I'd like to thank everybody who has sent me questions about their tax debt problems. I'd like to share some of the more common questions so that you can avoid tax debt.
I've been told that you can get your IRS debt wiped out if you were divorced and the debt was because of something your ex did. Is that true?
Yes, it's called Innocent Spouse Relief. It can be claimed under certain circumstances such as: the debt had to have primarily been the ex-spouses, you didn't know about the debt, or your ex-spouse was abusive to you. Under those circumstances, you can apply for Innocent Spouse and have your tax debt removed.
I have an IRS tax debt and I have no problem paying it off, but I don't think I should pay the interest or penalties. What can I do to get out of paying those?

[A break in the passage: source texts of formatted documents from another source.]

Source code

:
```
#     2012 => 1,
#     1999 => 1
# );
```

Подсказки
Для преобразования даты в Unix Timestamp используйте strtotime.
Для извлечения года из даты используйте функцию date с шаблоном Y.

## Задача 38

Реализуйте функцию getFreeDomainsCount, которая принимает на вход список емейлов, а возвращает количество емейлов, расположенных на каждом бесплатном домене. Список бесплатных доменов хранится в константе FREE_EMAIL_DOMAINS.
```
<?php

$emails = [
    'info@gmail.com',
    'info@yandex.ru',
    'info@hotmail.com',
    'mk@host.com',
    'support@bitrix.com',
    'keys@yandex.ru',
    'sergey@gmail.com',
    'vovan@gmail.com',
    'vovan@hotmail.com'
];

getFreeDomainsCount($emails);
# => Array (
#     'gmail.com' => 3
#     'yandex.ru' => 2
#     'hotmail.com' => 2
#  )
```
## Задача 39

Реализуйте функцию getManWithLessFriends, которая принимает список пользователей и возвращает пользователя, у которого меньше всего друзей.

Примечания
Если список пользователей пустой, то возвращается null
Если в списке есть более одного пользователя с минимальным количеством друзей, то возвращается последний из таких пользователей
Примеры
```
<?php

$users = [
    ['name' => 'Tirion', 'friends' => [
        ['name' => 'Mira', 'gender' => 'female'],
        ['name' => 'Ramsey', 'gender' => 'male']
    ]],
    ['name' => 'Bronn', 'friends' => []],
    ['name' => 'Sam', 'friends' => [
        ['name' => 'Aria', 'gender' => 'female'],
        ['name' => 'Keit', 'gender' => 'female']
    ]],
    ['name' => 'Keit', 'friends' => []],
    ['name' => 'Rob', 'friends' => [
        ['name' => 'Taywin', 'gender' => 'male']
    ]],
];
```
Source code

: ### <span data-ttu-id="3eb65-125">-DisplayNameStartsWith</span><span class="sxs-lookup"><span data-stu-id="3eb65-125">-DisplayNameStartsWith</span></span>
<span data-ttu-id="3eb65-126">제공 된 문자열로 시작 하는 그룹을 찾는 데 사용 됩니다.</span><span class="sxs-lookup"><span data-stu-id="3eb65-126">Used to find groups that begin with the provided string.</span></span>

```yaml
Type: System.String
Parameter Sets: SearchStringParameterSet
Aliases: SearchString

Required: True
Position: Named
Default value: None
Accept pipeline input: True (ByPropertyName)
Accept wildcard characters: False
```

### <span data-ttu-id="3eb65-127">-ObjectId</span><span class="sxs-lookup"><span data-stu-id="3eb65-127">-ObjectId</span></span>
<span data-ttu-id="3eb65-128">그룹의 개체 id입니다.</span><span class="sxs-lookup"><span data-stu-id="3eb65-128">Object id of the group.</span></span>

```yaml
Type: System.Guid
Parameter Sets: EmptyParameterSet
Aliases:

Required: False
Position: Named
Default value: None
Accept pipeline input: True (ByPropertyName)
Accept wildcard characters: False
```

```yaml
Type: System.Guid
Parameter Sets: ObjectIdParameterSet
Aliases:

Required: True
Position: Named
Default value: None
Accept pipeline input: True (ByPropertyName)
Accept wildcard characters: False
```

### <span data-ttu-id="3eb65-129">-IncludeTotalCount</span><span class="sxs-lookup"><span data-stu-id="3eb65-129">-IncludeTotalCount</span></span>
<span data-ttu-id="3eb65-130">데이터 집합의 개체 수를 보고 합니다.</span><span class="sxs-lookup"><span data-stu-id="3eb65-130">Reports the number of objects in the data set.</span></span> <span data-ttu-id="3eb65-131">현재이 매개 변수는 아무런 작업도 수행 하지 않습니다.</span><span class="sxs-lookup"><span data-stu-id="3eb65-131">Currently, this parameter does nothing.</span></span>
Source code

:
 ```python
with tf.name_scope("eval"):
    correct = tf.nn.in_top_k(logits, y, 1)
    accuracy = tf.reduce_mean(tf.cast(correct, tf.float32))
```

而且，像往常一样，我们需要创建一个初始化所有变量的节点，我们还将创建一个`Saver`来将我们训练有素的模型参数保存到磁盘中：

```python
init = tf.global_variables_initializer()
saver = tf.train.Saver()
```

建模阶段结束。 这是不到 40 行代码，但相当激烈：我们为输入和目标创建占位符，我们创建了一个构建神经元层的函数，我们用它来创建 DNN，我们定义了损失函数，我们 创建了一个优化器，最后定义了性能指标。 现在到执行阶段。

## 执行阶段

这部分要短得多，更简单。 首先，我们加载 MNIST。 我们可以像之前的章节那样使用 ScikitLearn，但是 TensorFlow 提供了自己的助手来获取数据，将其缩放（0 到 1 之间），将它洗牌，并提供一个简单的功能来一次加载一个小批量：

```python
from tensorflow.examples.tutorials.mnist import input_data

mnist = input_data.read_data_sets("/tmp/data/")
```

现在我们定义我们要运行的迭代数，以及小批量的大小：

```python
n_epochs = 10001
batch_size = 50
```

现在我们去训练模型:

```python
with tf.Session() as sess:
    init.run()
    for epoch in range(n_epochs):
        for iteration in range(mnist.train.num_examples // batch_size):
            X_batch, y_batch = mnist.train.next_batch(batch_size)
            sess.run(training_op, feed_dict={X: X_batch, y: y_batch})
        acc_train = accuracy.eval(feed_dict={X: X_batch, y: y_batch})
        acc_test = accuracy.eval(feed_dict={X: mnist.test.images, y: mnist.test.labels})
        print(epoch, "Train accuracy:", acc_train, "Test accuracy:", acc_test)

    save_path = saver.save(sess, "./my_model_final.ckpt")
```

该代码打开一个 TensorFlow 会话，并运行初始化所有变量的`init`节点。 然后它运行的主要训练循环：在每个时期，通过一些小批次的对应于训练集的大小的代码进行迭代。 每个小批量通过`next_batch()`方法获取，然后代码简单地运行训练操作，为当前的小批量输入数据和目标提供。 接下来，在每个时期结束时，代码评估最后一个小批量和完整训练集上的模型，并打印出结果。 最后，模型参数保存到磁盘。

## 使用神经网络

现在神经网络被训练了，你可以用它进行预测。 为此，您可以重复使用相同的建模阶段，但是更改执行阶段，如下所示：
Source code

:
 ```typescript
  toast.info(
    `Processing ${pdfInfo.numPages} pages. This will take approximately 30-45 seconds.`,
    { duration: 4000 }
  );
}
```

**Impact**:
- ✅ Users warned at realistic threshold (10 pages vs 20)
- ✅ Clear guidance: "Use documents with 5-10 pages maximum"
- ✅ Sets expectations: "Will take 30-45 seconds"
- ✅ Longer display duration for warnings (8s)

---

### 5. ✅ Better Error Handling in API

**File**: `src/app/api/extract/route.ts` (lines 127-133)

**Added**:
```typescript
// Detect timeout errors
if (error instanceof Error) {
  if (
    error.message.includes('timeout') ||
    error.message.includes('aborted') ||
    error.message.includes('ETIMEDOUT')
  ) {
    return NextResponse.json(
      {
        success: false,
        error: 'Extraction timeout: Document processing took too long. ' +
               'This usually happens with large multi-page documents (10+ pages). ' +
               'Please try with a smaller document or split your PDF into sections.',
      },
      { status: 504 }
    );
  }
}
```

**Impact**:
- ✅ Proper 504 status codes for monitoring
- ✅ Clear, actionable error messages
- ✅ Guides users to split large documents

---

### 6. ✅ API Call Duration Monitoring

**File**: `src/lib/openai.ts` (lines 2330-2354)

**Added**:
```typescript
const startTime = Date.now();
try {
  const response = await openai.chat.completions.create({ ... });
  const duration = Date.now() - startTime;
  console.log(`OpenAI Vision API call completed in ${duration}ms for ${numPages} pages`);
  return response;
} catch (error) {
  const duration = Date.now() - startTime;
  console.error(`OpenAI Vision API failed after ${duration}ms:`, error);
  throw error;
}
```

There's nothing you can do about IRS interest. The only way to pay less interest is to pay the debt off quicker. Now, you can get the penalties (and in rare circumstances, interest that has already accrued) removed from your IRS debt under special circumstances that I refer to as catastrophic events. Some of the situations that the IRS will take into consideration are: drug and alcohol abuse; a death in the family; a life threatening disease or medical condition; and embezzlement or theft for businesses.
I'm in a monthly payment plan with the IRS. If I skip a month, but make it up the next month, will the IRS do anything to me?
The IRS will do plenty. If you miss a scheduled payment, the IRS considers you to be in default of your payment agreement. They immediately send you an "intent to levy" notice, and you have 30 days to appeal your payment arrangement. If you default a second time, the IRS will not renegotiate a payment plan, and you will become the victim of an IRS wage or bank levy.
Can the IRS just come into my house and take whatever they want? Isn't that illegal?
The IRS doesn't just show up at your door. They do give you multiple chances to find a way to deal with your debt, so when they show up ready to seize your stuff, do not be surprised.
IRS revenue agents are able to get a "writ of entry" from a Federal Judge in order to enter your home and seize your assets. And just so you know, it is very easy for the IRS to get that writ, all they have to do is have the judge sign it.
Now you have the smoking gun... Use it!